I need help with one of the problems in the Cover and Thomas book "Elements of Information Theory".
The question is about two parallel gaussian channels, with input $X_i$, output $Y_i$ and noise $Z_i$, $i = 1, 2$. $Z_1 \sim N(0,N_1)$ and $Z_2 \sim N(0,N_2)$ are independent Gaussian random variables and $Y_i = X_i + Z_i$. We wish to allocate power to the two parallel channels. Let $\beta_1$ and $\beta_2$ be fixed. Consider a total cost constraint $\beta_1P_1 + \beta_1P_2 \le \beta$, where $P_i$ is the power allocated to the $i^{th}$ channel and $\beta_i$ is the cost per unit power in that channel. Thus $P_1 \ge 0$ and $P_2 \ge 0$ can be chosen subject to the cost constraint $\beta$. Evaluate the capacity and find $P_1$, $P_2$ that achieve capacity for $\beta_1 = 1, \beta_2 = 2, N_1 = 3, N_2 = 2$ and $\beta = 10$.
The solution says that
We put all the signal power into the channel with less weighted noise ($\beta_iN_i$) until the total weighted power of noise + signal in that channel equals the weighted noise power in the other channel. After that, we will split any additional power between the two channels according to their weights.

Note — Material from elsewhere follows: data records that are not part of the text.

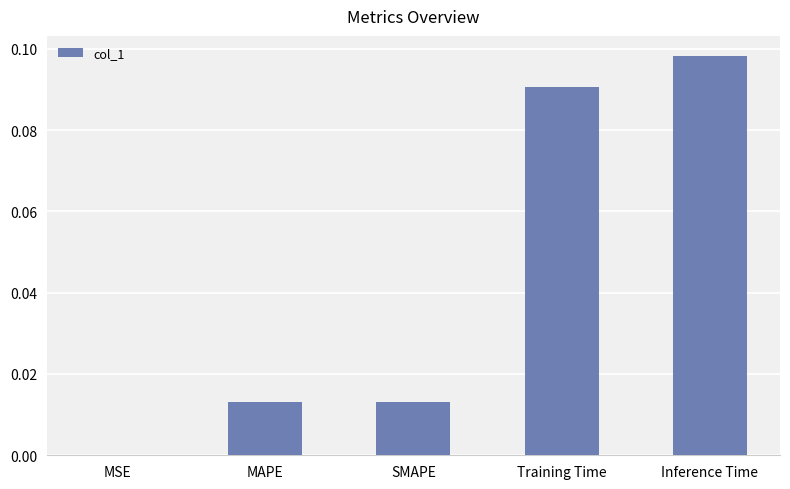

True or false: the data shows 0.0 at MAPE.

True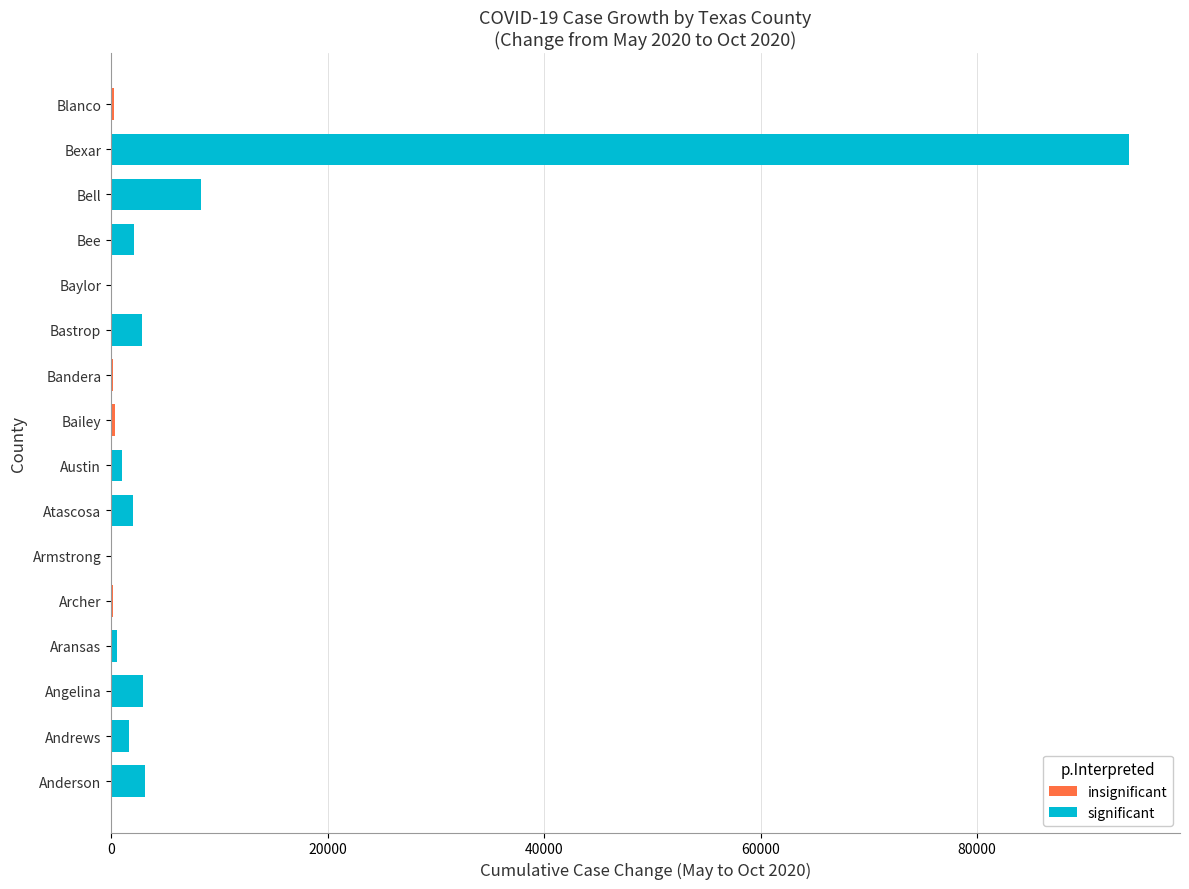

The value of cases_sep2020 at Bell is 7087. True or false?

False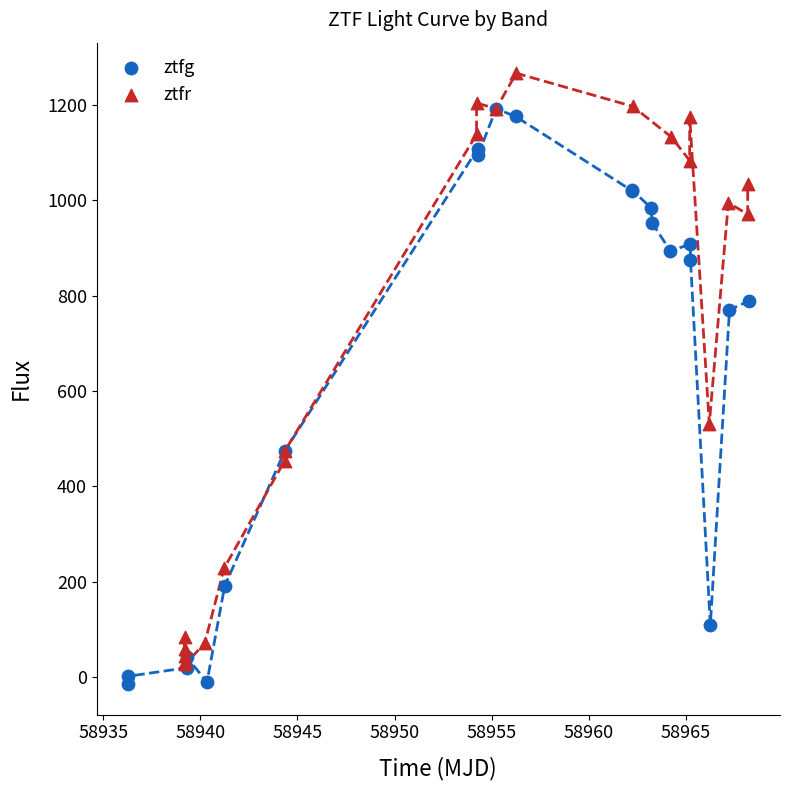

Which series reaches the maximum Y coordinate?

ztfr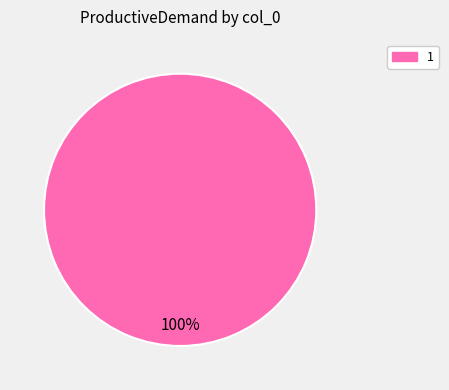

Does 1 represent more than half of the total?

Yes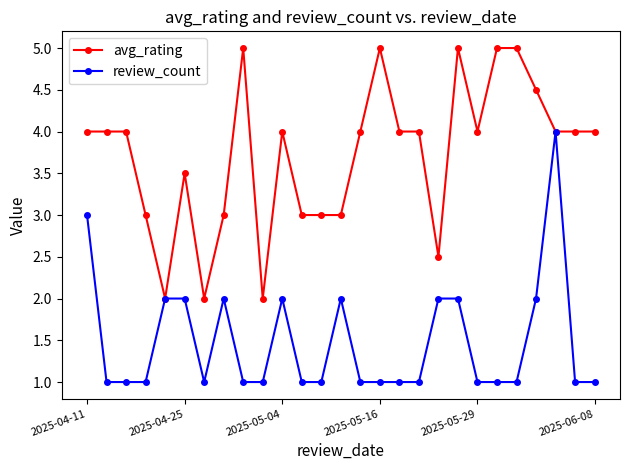

What is the maximum value for review_count?

4.0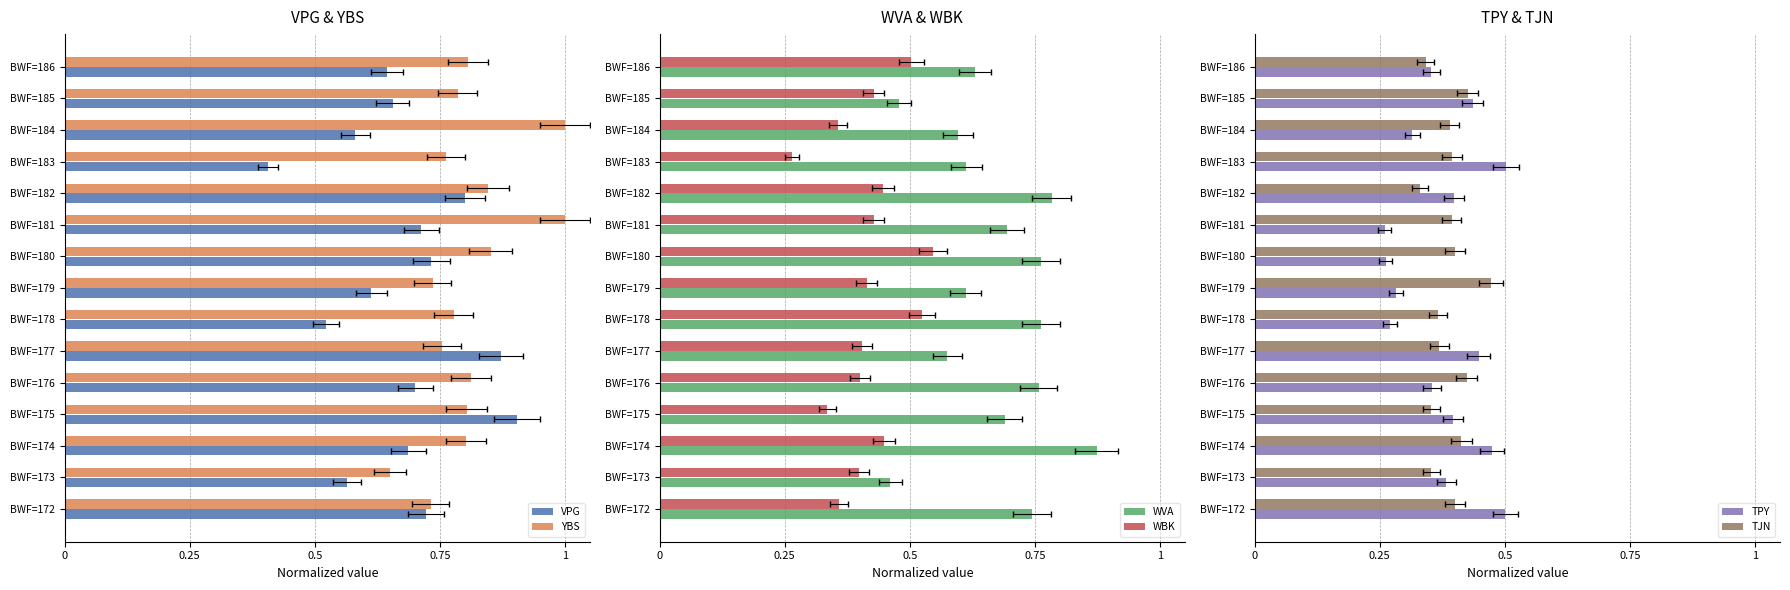

At how many categories does at least one series exceed 0?

15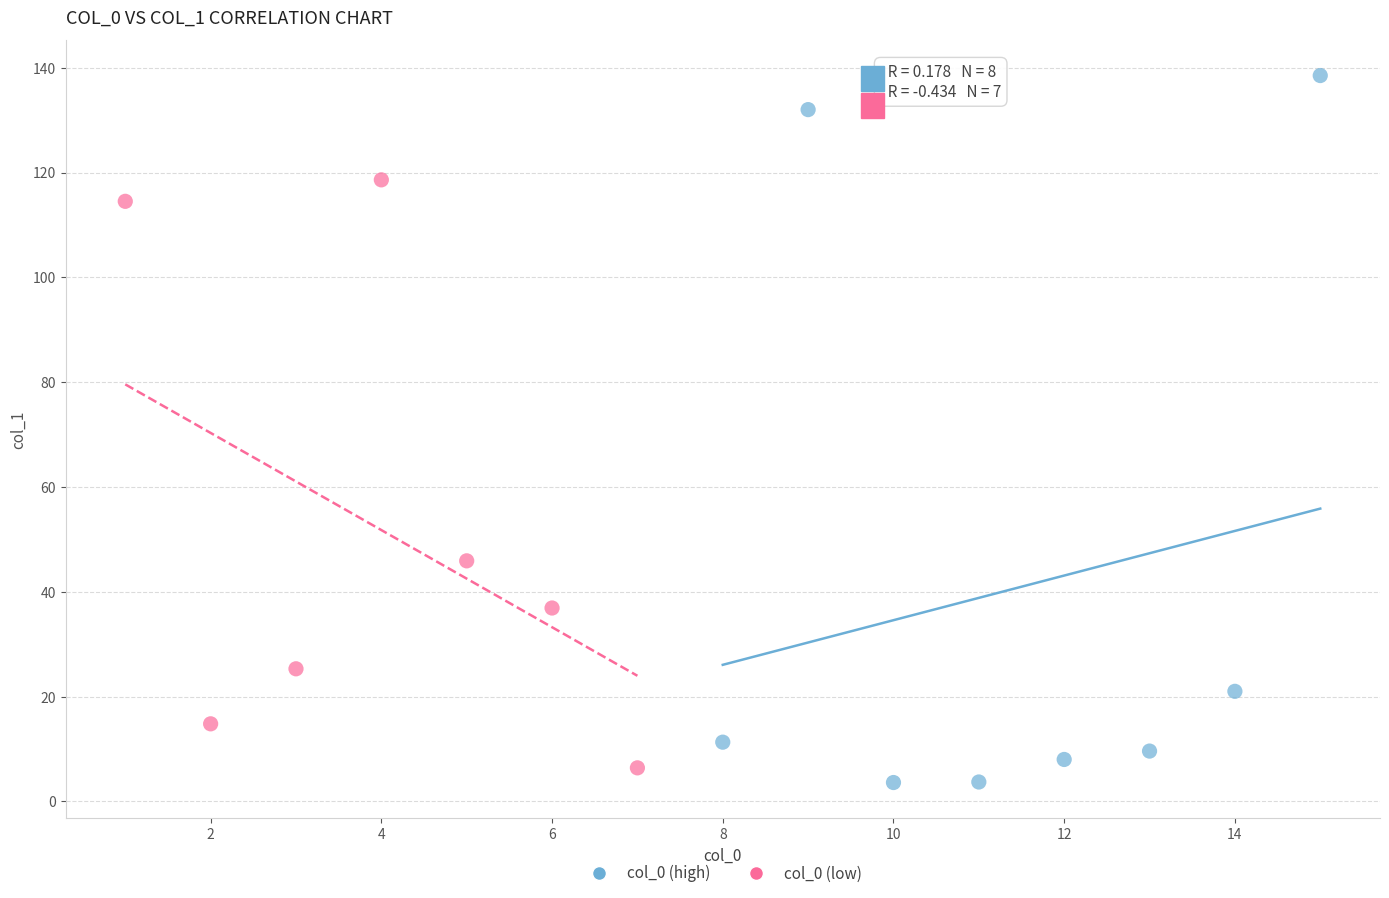

What are all the series names shown in the legend?

col_0 (high), col_0 (low)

I don't understand the bolded part. I thought that in water-filling, once the difference between the two channels is "filled", then the additional power is split evenly between the two channels? Like in the figure below, once the power is added to the red line, the additional power is then allocated equally between the 2 channels (blue level). At least that's what I got intuitively based on the concept of "water-filling".
Also, for the calculation of the capacity, the solution says that
Power is put into channel 1 until $\beta = 1$. After that we would put power according to their weights, i.e. we would divide remaining power of 9 in the ratio 2 is to 1. Thus we would set $P_1 = 6 + 1$ and $P_2 = 3$, and so that $v = 10$.
My thinking is as follows.
$$\beta_1P_1 = v - \beta_1N_1$$ $$\beta_2P_2 = v - \beta_2N_2$$
Hence, for the 2 channels, we have
$$2v = \beta_1P_1 + \beta_2P_2 + \beta_1N_1 + \beta_2N_2$$
Substituting the values, I have
$$2v = P_1 + 2P_2 + 7$$
$P_1 + 2P_2$ have to satisfy the constraint $\beta \le 10$, so setting it as 10, I have
$$v = 8.5$$ $$P_1 = 8.5 - 3 = 5.5$$ $$P_2 = 0.5(8.5-4) = 2.25$$
Capacity is calculated accordingly.
Am I wrong in my approach?

That's when the channels have the same cost. That's not the case here. But you can transform this problem to that one:
Here, we wish to maximize
$$\log\left(1 + \frac{P_1}{N_1}\right) + \log\left(1 + \frac{P_2}{N_2}\right)$$ subject to the restriction $$\beta_1P_1 + \beta_2 P_2 \le \beta$$
Let's call $p_1= \beta_1 P_1$, $n_1=\beta_1 N_1$, etc. Then the objective function is now
$$\log\left(1 + \frac{p_1}{n_1}\right) + \log\left(1 + \frac{p_2}{n_2}\right)$$ subject to the restriction $$p_1 + p_2 \le \beta$$
In the example: $\beta_1=1$, $\beta_2=2$, $n_1=3$, $n_2=4$, $\beta=10$.
Now, this is the standard allocation problem (studied in the textbook), which is solved by the waterfilling procedure: we take the less noisy channel (here, channel $1$), assign the difference ($1=n_2-n_1$) to it, and then distribute the remaining power ($\beta-1=9$) equally to both channels.
(Note that to split the "transfomed" powers $p_1,p_2$ evenly is equivalent to split the original/real powers $P_1,P_2$ inversely proportionally to their weights; hence the quoted solution is right).